Tais características coincidem exatamente com kit de robótica produzido pela Pete, e revendido pela Megalic, como consta em memoriais de composição dos produtos elaborados pela empresa.
"Empresas grandes talvez não se adequassem ao padrão exigido. A lista traz características bastante genéricas, sem especificar a qualidade dos componentes, mas quantidades bem específicas, especialmente na parte de atuadores e sensores", avaliou, a pedido da reportagem, o diretor de TI da Secretaria de Educação de Mogi das Cruzes, Pedro Passos.
Segundo ele, entre as empresas de maior porte que ficariam excluídas por não ter condições de satisfazer os pré-requisitos está a Lego, marca dinamarquesa referência de mercado quando o assunto é kit de robótica.

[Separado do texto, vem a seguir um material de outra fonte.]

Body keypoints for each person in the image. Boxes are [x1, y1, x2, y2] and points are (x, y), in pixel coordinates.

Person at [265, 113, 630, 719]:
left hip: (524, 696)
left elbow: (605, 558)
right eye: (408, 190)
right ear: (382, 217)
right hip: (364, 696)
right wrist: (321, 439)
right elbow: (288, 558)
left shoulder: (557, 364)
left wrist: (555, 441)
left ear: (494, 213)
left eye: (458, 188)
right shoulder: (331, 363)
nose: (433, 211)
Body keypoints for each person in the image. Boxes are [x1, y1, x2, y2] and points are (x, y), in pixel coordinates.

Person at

"Um kit da Lego não vem com tal quantidade de sensores, que teriam de ser comprados à parte ou seria preciso fazer um pacote específico para essa licitação compreendendo essas quantidades", disse.

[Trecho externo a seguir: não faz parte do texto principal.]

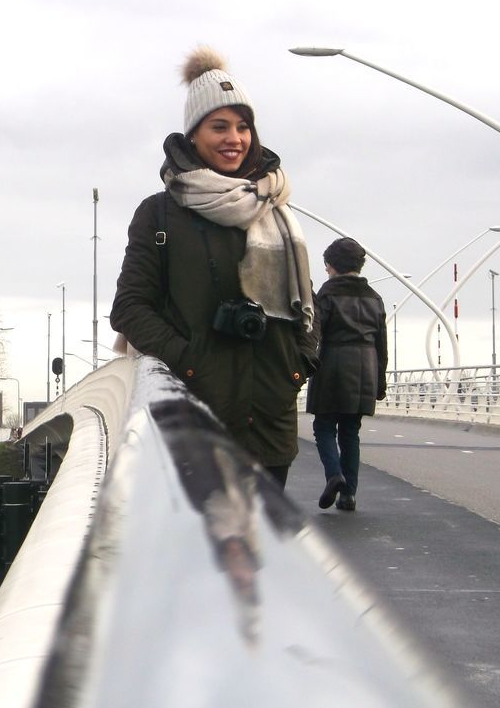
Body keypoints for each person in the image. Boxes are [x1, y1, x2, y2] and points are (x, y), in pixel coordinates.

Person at [110, 46, 317, 486]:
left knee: (257, 549)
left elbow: (308, 308)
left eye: (243, 127)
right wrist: (190, 363)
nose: (234, 139)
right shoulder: (160, 214)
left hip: (269, 416)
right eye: (219, 126)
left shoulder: (274, 210)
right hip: (193, 412)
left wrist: (297, 368)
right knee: (202, 550)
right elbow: (129, 309)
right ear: (193, 136)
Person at [307, 238, 389, 511]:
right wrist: (380, 381)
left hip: (334, 363)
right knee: (351, 431)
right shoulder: (375, 298)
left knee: (324, 426)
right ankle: (349, 495)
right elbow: (382, 345)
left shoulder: (327, 294)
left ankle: (334, 475)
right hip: (367, 365)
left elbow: (316, 332)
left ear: (331, 265)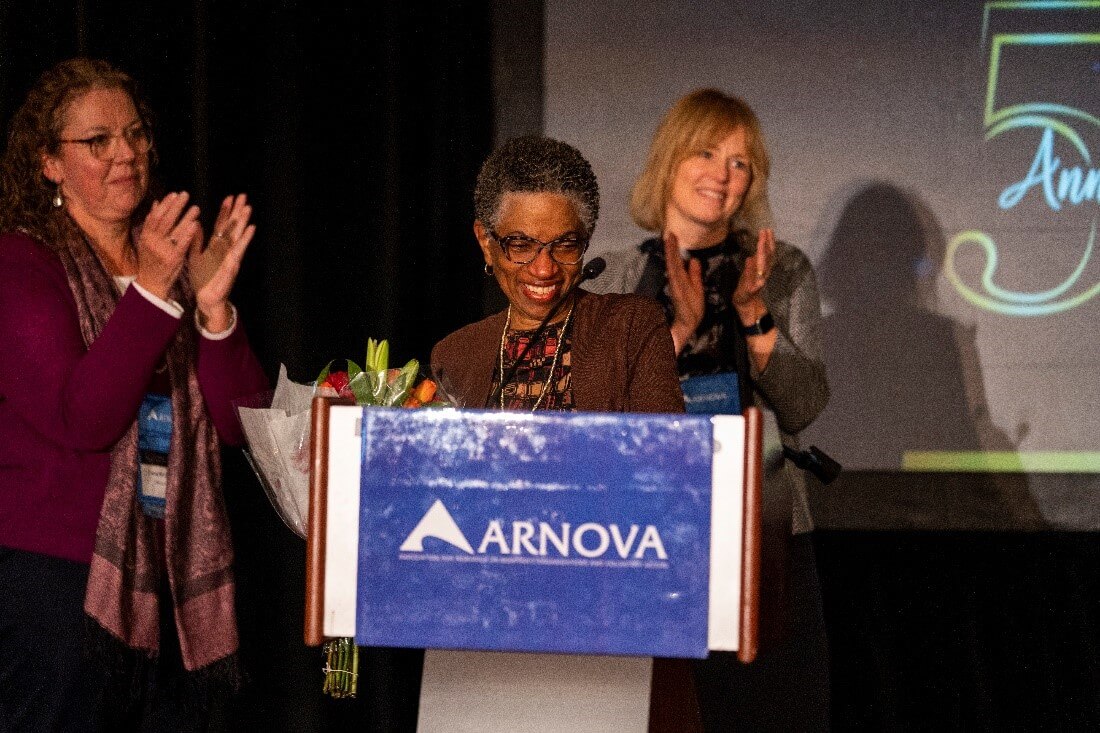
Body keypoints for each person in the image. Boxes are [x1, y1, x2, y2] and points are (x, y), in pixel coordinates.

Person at [0, 58, 269, 730]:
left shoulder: (172, 261)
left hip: (173, 577)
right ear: (49, 163)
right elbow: (82, 419)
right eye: (98, 141)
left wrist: (210, 308)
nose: (126, 152)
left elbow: (242, 427)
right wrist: (150, 293)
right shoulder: (21, 264)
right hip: (62, 585)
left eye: (136, 134)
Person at [431, 136, 702, 729]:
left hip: (608, 633)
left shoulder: (629, 328)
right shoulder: (458, 354)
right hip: (482, 643)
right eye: (520, 245)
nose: (544, 269)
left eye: (565, 245)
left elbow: (669, 476)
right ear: (486, 243)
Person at [587, 89, 832, 730]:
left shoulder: (782, 271)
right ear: (670, 161)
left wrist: (754, 315)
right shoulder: (609, 276)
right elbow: (592, 411)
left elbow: (804, 406)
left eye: (740, 162)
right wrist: (673, 334)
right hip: (642, 537)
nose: (723, 174)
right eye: (706, 152)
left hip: (760, 536)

A concorrência da Conagreste, por exemplo, ocorreu em agosto de 2021 e somente a Megalic e uma outra pequena empresa, a Flash, de Minas Gerais, participaram. Assim com a Megalic, a Flash trabalha com o fornecimento de diversos produtos ao setor público.
Ela tinha o melhor preço, com pequena diferença, mas foi inabilitada durante o certame por não conseguir comprovar execução mínima de 30% do volume licitado —e a Megalic assumiu a ata.
A Conagreste não respondeu aos questionamentos da reportagem.
No mesmo mês, o município de Canapi abriu outra concorrência para kits de robótica, em que a Megalic também venceu diante de um edital que trazia as mesmas descrições de produto.
A Flash também concorreu, teve a melhor oferta, mas foi mais uma vez inabilitada por não apresentar documentação exigida.
"Tivemos a impressão que as descrições são as mesmas e direcionadas", diz a responsável pela Flash, Lysllie dos Santos. Ela diz não ter relação com a Megalic e trabalhar com robôs de cinco marcas, incluindo a Lego.
Nesta concorrência de Canapi participaram outras duas empresas: a Hyago Henrique Basílio Alves Sistemas ME, de Atalaia (AL), e a Salto para o Futuro Robótica, de Guaratinguetá (SP).
De uma família de donos de uma escola na cidade, Hyago Alves disse à Folha que desenvolve robôs e já lecionou robótica, mas só participou desta concorrência.
"Parecia que os caras copiaram os termos de alguma empresa, senti isso. Mas não tenho como afirmar [que houve direcionamento]", disse ele.